- Task to carry out -
Reproduce the records word for word from the line that contains "Andre kunder købte også" through the line that contains "QUALIDADE DE VIDA DE PACIENTES", including both of those lines. Leave the pictures out of your answer.

- Records to use -
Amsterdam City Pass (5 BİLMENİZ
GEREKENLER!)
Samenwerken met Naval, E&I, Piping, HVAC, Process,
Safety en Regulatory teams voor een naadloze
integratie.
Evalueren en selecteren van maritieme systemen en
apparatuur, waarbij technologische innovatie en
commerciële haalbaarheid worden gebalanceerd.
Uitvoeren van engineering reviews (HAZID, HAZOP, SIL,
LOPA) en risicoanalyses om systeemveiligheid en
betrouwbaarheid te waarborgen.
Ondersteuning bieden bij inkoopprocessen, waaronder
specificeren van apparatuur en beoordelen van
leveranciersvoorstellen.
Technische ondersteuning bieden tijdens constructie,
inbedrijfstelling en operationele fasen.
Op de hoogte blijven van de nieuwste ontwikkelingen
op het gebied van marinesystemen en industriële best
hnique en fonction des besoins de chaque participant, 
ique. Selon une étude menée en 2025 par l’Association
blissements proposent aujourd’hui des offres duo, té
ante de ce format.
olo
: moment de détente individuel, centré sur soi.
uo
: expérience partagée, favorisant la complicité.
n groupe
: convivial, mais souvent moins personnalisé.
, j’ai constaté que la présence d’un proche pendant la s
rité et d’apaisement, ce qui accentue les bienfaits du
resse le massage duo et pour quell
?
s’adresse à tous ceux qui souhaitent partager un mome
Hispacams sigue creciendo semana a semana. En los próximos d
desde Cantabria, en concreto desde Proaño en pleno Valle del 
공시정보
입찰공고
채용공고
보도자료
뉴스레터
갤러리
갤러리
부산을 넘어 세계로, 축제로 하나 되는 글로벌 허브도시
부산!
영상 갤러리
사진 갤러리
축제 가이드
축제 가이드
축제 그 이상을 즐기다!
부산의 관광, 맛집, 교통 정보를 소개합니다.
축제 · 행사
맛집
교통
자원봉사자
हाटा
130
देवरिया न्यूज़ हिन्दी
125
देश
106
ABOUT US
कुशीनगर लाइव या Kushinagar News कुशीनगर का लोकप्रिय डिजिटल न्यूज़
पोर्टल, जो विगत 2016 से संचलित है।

* * *

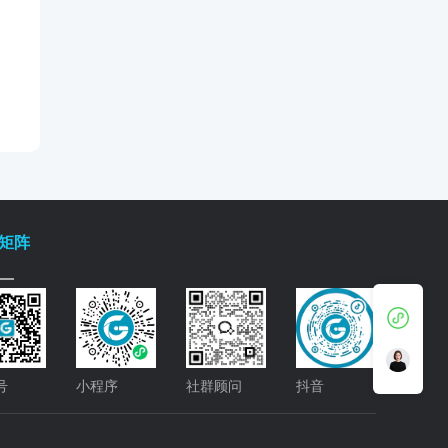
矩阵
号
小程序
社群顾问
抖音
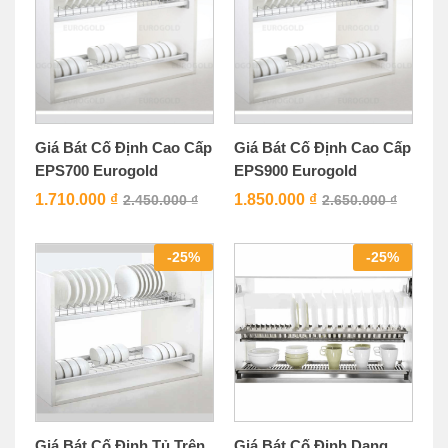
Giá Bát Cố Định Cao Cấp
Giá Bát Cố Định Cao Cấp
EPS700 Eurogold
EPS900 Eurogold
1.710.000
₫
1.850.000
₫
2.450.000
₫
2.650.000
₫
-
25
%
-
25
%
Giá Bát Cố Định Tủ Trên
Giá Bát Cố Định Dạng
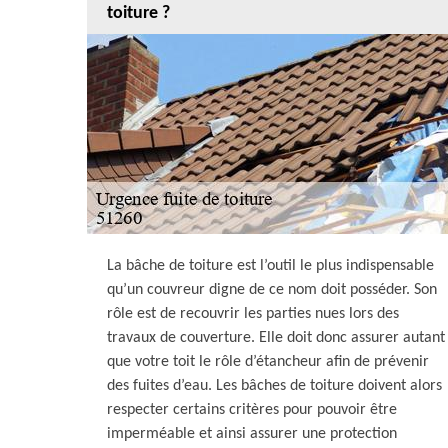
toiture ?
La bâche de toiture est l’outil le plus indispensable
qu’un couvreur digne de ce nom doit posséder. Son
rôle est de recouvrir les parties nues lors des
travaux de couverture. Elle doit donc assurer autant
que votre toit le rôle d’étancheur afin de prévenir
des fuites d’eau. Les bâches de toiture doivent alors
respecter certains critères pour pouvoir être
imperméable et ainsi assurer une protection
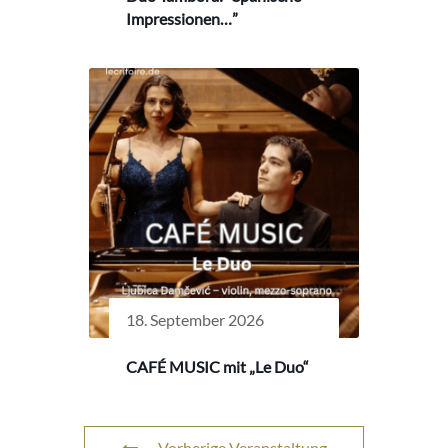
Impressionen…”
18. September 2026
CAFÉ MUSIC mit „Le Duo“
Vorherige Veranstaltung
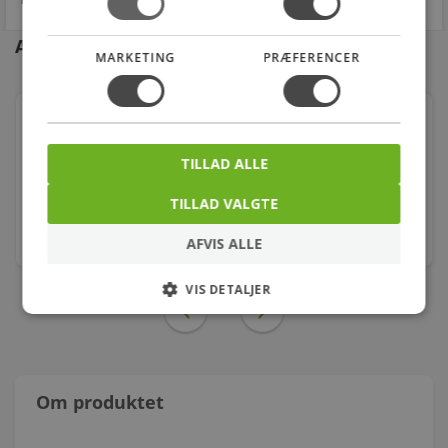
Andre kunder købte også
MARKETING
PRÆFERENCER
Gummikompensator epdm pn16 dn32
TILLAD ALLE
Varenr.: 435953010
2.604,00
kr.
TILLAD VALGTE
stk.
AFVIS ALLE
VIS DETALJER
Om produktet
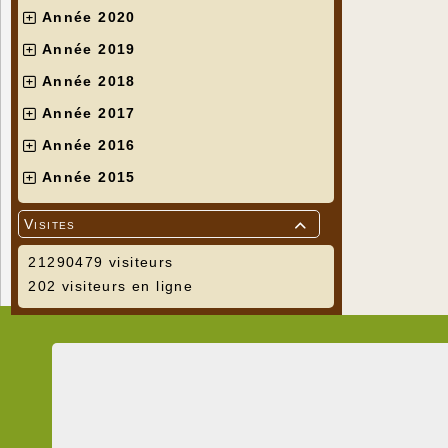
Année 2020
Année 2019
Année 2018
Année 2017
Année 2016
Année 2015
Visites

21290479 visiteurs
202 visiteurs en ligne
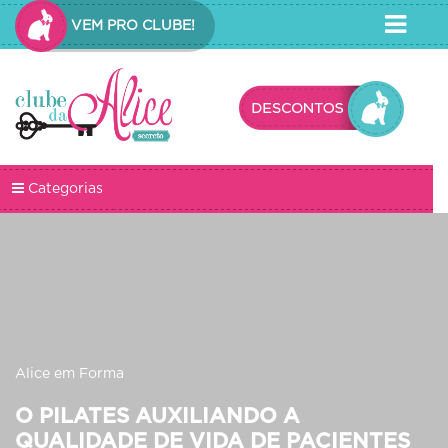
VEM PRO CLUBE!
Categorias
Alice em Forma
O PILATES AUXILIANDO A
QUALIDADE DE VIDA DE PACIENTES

- Answer for this exercise -
Andre kunder købte også
MARKETING
PRÆFERENCER
Gummikompensator epdm pn16 dn32
TILLAD ALLE
Varenr.: 435953010
2.604,00
kr.
TILLAD VALGTE
stk.
AFVIS ALLE
VIS DETALJER
Om produktet
Année 2020
Année 2019
Année 2018
Année 2017
Année 2016
Année 2015
Visites

21290479 visiteurs
202 visiteurs en ligne
VEM PRO CLUBE!
Categorias
Alice em Forma
O PILATES AUXILIANDO A
QUALIDADE DE VIDA DE PACIENTES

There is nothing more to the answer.